Hot days demand salads, or soup! Today’s nourishing contribution to the family nutrition is called Carrot Soup, but it should rather be called Mixed Vegetable Soup because there’s so much more in it than just carrots, and there’s plenty of room for improvisation.
Here’s how I make it:
Vegetables, all roughly cubed:
2-3 stalks celery
4 tbsp butter
2 tbsp coconut oil
4 cups chicken broth
some cream or half and half
Spices, all to taste:
- Heat fats in a Dutch oven, saute onion and celery until soft. If you omit this step, the soup will taste flat and boring.
- In the meantime, peel carrots and potatoes, cut them and the zucchini into chunks.

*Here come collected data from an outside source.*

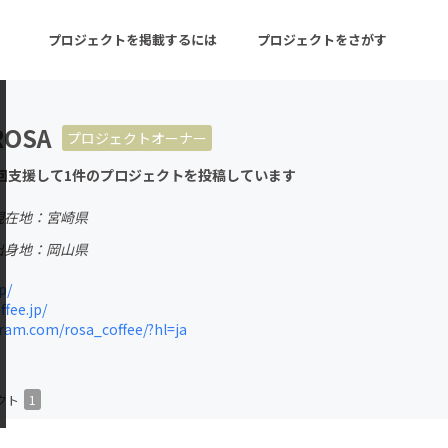
プロジェクトを掲載するには
プロジェクトをさがす
ROSA
プロジェクトオーナー
ターン
注目の新着プロジェクト
募集終了が近いプロ
回支援して1件のプロジェクトを投稿しています
現在地：宮崎県
音楽
舞台・パフォーマンス
出身地：岡山県
ゲーム・サービス開発
フード・飲食店
p/
fee.jp/
書籍・雑誌出版
アニメ・漫画
am.com/rosa_coffee/?hl=ja
チャレンジ
ビューティー・ヘルス
クト
1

Frozen zucchini from last year’s surplus will do just fine as well.
- Add broth and cook until all vegetables are soft.
- Ladle soup in batches into a blender to puree, or puree in any other way convenient to you.
- Serve, adding cream if you wish.
Obviously, this soup freezes well. It also goes well with all kinds of meat that you can either add after pureeing or serve on the side.

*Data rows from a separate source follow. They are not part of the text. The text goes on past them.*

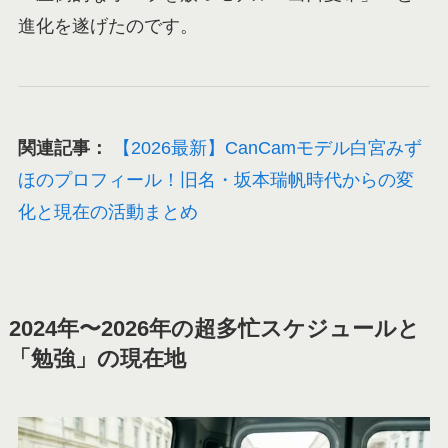
進化を遂げたのです。
関連記事：
【2026最新】CanCamモデル白宮みず
ほのプロフィール！旧名・坂本瑞帆時代からの変
化と現在の活動まとめ
2024年〜2026年の超多忙スケジュールと
「勉強」の現在地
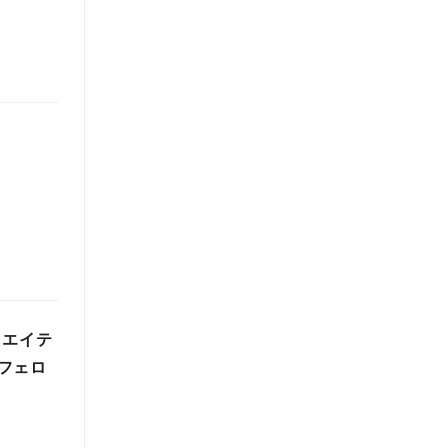
リエイテ
フェロ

Now, the ratio of vegetables is really quite arbitrary, so you can add more potatoes for a more filling soup, or leave out potato altogether to make the soup paleo. You can add more carrot for a darker color or less for a lighter color, add more broth for a thinner soup, use nutmeg if you care for the taste, or sprinkle fresh parsley on top for decoration and added taste before serving. Be creative! By the way, for some strange reason even otherwise vegetable-resistant children seem to like this one.